Consignes
(a) Renvoyez le passage de l'article sur le moratoire des évictions qui commence aux mots « La ministre de » et se termine après « des locataires aînés. ».
(b) Répondez aux questions suivantes d'après l'article sur le moratoire des évictions, en numérotant vos réponses de la même façon.
(i) Quel jour la ministre de l'Habitation a-t-elle déposé le projet de loi 65 ?
(ii) Pendant combien d'années sera-t-il interdit d'évincer un locataire pour subdiviser un logement ?
(iii) Quel parti a chaudement applaudi ce geste ?
(c) Pour chacune des affirmations suivantes, indiquez par oui ou par non si elle concorde avec l'article sur le moratoire des évictions, puis citez les mots de l'article qui le montrent.
(i) Le projet de loi 65 vise à renforcer la protection des locataires aînés.
(ii) Le projet de loi interdira à un locateur de reprendre un logement pour sa famille.
(iii) Le projet de loi 65 est le premier projet de loi sur l'habitation déposé par la ministre.

Texte à lire
· · ·

(Québec) Après avoir admis que sa nouvelle loi sur l’habitation n’était pas suffisante, la ministre France-Élaine Duranceau dépose un deuxième projet de loi, qui vient imposer un moratoire de trois ans sur les évictions. Un geste chaudement applaudi par Québec solidaire qui y voit une « révolution » dans le contexte de la crise du logement.

La ministre de l’Habitation a déposé mercredi le projet de loi 65 qui vise à limiter le droit d’éviction des locateurs et renforcer la protection des locataires aînés.

Le texte législatif prévoit qu’il sera interdit pour un propriétaire d’évincer un locataire pour « subdiviser un logement, l’agrandir substantiellement ou en changer l’affectation » pour une période de trois ans. Cependant, il sera encore possible pour un locateur qui voudrait reprendre un logement pour sa famille de le faire.

· · ·

Données extraites
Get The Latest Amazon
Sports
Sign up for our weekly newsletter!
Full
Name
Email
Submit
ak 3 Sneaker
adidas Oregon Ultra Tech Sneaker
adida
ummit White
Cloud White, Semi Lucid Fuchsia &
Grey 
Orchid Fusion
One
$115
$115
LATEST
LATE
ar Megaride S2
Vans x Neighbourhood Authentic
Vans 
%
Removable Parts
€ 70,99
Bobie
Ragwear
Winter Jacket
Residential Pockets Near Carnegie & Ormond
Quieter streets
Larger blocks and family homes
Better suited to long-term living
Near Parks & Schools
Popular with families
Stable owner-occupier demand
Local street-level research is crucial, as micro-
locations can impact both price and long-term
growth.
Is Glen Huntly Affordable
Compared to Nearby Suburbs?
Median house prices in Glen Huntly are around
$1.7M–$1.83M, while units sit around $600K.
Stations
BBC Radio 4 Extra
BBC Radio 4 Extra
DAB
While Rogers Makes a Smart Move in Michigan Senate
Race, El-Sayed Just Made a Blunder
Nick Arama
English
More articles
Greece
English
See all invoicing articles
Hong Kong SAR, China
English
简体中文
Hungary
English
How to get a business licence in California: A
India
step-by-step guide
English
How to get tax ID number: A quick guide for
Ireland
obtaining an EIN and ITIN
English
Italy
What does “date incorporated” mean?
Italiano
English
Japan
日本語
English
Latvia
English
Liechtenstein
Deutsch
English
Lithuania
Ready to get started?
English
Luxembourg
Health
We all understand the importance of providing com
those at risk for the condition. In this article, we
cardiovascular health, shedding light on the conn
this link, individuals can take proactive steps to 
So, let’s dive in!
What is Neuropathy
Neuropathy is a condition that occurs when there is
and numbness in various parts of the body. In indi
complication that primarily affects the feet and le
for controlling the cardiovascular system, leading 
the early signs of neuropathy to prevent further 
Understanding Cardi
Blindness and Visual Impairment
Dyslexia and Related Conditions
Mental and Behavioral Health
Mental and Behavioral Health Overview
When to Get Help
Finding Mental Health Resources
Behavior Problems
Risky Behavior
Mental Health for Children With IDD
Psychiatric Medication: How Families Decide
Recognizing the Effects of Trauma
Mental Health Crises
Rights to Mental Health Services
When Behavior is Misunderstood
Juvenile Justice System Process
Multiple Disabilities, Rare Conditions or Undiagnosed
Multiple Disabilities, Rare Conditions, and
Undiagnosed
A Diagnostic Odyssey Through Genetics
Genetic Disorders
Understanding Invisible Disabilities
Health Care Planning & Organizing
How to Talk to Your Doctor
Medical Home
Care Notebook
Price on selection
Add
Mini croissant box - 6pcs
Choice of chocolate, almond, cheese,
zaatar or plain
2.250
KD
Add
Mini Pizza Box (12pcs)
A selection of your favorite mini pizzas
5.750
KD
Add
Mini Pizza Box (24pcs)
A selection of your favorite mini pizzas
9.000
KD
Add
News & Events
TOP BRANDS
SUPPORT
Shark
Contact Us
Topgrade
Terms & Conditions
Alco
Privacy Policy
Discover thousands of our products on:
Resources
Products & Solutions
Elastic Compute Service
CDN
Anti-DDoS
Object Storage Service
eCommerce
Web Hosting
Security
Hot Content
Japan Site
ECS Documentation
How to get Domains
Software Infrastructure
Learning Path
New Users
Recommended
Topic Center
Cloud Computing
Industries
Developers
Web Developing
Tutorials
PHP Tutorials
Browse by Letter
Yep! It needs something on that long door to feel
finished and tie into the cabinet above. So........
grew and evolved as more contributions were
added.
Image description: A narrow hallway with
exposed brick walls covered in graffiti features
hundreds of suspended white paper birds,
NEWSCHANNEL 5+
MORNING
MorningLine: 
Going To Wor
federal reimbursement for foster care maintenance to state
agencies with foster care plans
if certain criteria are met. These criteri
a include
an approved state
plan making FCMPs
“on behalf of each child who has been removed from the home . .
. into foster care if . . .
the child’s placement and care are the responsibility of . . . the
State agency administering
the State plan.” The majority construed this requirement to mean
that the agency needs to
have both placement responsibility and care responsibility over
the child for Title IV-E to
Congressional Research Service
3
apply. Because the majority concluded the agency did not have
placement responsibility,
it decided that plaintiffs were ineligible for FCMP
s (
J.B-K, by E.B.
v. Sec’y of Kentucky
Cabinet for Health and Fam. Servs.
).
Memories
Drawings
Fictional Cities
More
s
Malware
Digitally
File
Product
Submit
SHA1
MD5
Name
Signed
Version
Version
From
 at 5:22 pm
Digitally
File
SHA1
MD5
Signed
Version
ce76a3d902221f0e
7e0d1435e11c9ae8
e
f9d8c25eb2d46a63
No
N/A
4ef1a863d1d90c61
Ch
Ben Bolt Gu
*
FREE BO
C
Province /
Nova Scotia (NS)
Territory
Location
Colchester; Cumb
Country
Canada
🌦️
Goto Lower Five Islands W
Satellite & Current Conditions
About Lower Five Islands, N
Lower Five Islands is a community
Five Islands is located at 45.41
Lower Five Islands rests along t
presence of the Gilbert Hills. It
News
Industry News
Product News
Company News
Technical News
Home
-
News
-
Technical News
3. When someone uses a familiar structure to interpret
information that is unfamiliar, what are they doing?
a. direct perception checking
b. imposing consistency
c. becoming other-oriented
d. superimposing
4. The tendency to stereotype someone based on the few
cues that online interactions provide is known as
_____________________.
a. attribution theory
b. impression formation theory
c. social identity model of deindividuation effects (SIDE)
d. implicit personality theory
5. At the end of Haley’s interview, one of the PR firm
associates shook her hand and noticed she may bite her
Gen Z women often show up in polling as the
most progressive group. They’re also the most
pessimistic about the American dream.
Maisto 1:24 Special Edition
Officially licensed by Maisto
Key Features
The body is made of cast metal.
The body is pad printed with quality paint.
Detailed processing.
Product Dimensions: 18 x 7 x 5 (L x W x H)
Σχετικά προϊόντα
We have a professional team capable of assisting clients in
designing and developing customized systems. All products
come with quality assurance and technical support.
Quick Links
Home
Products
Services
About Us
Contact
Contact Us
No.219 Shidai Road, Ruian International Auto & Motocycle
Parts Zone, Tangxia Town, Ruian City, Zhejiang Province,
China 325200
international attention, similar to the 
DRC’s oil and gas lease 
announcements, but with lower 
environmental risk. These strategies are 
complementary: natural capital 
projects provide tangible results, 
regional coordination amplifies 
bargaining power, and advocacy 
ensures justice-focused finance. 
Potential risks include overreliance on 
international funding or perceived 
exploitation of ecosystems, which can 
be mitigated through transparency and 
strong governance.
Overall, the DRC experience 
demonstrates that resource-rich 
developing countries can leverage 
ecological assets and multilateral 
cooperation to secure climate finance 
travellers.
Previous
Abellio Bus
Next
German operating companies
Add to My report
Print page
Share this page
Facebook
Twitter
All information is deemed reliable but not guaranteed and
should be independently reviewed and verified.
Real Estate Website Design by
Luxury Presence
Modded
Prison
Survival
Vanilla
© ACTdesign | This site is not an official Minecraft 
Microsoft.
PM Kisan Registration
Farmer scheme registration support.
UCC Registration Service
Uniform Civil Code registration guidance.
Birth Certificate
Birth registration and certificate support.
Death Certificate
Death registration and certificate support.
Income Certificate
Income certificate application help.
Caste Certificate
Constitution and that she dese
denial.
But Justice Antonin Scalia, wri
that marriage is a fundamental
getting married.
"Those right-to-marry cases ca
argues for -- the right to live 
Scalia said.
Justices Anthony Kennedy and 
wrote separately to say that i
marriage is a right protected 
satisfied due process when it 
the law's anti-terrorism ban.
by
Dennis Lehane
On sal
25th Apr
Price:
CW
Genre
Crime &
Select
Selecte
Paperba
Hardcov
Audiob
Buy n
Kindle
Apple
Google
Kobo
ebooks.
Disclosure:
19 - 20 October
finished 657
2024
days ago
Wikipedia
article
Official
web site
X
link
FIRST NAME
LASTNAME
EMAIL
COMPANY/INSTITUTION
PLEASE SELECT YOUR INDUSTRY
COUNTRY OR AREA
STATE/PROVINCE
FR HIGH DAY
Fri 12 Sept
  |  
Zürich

· · ·

Réponses numérotées
(a)
La ministre de l’Habitation a déposé mercredi le projet de loi 65 qui vise à limiter le droit d’éviction des locateurs et renforcer la protection des locataires aînés.

(b)
(i) Mercredi.
(ii) Trois ans.
(iii) Québec solidaire.

(c)
(i) Oui : « renforcer la protection des locataires aînés ».
(ii) Non : « il sera encore possible pour un locateur qui voudrait reprendre un logement pour sa famille de le faire ».
(iii) Non : « dépose un deuxième projet de loi ».